Güvenilir Ürün Platformu Başkanı Celal Toprak’ın moderatörlüğünde yapılan toplantının açılış konuşmasını yapan İstanbul Ticaret Borsası Yönetim Kurulu Başkanı Ali Kopuz, Türkiye’nin kırmızı et üretim potansiyelinin mevcut üretimin çok üstünde olduğunu belirterek, “Öncelikle Devletimiz, hayvancılığın gelişmesi için uyguladığı politikalarla üstüne düşeni yapıyor. Nitekim kırmızı et üretiminin sürekli arttığı bir gerçek. Ancak potansiyelimize ulaşmak için çalışmamız gerektiği de ortadadır. Ülkemizde 11 ay boyunca, yem kullanılmadan hayvan beslenebilecek meralar var. Bu nedenle küçükbaş hayvancılığın ülkemiz için çok büyük potansiyel barındırdığına inanıyorum.
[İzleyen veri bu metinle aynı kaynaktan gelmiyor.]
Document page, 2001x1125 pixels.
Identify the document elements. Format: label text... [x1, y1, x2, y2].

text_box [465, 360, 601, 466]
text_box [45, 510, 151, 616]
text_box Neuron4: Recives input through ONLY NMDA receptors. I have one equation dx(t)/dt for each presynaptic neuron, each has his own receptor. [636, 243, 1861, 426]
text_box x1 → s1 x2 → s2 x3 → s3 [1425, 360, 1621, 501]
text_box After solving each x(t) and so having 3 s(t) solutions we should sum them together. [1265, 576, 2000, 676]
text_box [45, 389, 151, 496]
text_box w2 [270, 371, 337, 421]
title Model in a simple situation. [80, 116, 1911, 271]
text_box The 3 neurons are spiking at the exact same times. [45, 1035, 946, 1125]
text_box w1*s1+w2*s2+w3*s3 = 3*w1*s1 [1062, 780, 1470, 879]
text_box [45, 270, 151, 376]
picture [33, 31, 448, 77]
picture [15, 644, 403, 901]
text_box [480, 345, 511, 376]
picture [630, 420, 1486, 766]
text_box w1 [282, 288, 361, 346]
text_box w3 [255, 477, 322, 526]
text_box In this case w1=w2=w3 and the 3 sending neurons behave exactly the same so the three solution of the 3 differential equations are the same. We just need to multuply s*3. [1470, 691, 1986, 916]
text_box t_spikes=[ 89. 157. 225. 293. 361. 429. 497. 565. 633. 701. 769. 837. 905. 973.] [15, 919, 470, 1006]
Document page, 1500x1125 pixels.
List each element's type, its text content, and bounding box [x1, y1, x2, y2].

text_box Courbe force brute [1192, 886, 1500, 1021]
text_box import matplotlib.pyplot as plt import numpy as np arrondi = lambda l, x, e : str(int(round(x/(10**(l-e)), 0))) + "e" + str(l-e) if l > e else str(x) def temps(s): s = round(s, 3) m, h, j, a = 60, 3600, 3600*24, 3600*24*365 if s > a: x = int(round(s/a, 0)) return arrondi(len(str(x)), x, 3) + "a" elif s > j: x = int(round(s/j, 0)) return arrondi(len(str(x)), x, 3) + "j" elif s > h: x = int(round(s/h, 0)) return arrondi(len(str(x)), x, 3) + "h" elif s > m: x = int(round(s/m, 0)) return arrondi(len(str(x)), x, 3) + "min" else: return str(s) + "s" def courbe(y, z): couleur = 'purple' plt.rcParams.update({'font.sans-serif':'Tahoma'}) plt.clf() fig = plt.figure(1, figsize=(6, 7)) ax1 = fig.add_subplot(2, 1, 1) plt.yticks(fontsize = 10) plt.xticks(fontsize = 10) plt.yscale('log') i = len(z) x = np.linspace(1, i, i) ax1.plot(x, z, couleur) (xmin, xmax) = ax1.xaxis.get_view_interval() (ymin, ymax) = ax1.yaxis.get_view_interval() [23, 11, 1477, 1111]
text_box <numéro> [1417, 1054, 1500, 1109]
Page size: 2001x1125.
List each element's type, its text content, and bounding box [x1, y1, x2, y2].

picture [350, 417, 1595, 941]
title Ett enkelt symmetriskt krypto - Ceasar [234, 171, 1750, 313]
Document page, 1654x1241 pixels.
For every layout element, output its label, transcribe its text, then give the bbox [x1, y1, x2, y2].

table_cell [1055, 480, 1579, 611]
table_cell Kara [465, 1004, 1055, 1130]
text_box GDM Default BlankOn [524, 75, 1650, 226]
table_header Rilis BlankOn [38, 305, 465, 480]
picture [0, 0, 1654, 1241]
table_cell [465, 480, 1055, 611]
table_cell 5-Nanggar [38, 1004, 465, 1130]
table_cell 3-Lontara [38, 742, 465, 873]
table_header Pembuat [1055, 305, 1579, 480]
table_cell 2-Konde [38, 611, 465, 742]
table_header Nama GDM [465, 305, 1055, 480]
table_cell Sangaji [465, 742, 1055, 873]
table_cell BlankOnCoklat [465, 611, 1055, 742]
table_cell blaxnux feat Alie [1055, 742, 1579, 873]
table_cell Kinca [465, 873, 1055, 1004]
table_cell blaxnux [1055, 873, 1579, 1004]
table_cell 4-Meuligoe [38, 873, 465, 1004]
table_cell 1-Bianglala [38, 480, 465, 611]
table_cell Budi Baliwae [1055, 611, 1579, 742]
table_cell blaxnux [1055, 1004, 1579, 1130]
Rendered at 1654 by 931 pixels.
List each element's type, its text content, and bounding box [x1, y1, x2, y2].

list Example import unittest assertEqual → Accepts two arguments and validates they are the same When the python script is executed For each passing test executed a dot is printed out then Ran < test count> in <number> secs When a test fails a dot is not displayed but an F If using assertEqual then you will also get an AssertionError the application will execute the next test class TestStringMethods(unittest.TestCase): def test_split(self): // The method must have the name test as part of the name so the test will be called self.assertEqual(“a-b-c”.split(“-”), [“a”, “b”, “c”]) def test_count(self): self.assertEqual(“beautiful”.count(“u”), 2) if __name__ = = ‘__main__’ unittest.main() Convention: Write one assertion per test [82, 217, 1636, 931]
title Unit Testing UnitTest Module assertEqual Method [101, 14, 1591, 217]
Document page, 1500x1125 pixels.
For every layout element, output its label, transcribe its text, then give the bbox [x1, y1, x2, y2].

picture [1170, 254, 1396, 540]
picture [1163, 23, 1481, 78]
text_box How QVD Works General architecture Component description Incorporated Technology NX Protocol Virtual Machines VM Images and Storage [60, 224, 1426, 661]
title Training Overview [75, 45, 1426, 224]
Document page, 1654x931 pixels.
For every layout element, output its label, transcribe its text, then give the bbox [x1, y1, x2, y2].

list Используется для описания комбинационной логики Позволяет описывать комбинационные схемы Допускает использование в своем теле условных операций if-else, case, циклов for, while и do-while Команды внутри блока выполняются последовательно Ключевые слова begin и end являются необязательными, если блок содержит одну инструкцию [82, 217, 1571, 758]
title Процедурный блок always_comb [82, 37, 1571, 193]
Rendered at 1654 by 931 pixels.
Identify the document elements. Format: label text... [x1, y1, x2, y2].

Özellikle yem fiyatlarının ve üretim maliyetlerinin yükseldiği dönemlerde bu sistemin önemi daha iyi anlaşılıyor. Bizim küçük aile işletmeleri ve mera hayvancılığını geliştirmek için ek tedbirleri gündeme almamız lazım. Sanayide büyük başın, evlerde ise besin değeri de yüksek olan küçükbaş etinin tüketilmesinin yaygınlaştırılması lazım. Yani bir taraftan küçükbaş üretimi için çalışırken, bir taraftan da tüketiminin yaygınlaştırılmasını sağlamalıyız. Buradaki en önemli nokta, mera sistemi sayesinde yapılan üretimin maliyeti düşük olacağı için fiyatların dengelenmesine yapacağı katkıdır. Türkiye tarımsal üretim için gereken her şeye sahip bir ülke: Toprak büyüklüğü ve verimliliği, su kaynaklarımız, teknolojik gelişmişliğimiz, uluslararası tüketim pazarlarına ve ticari birliklere yakınlığımız hep avantaj… İşte bizim yapmamız gereken bu avantajlarımızı kazanca dönüştürmek için çalışmaktır” dedi. 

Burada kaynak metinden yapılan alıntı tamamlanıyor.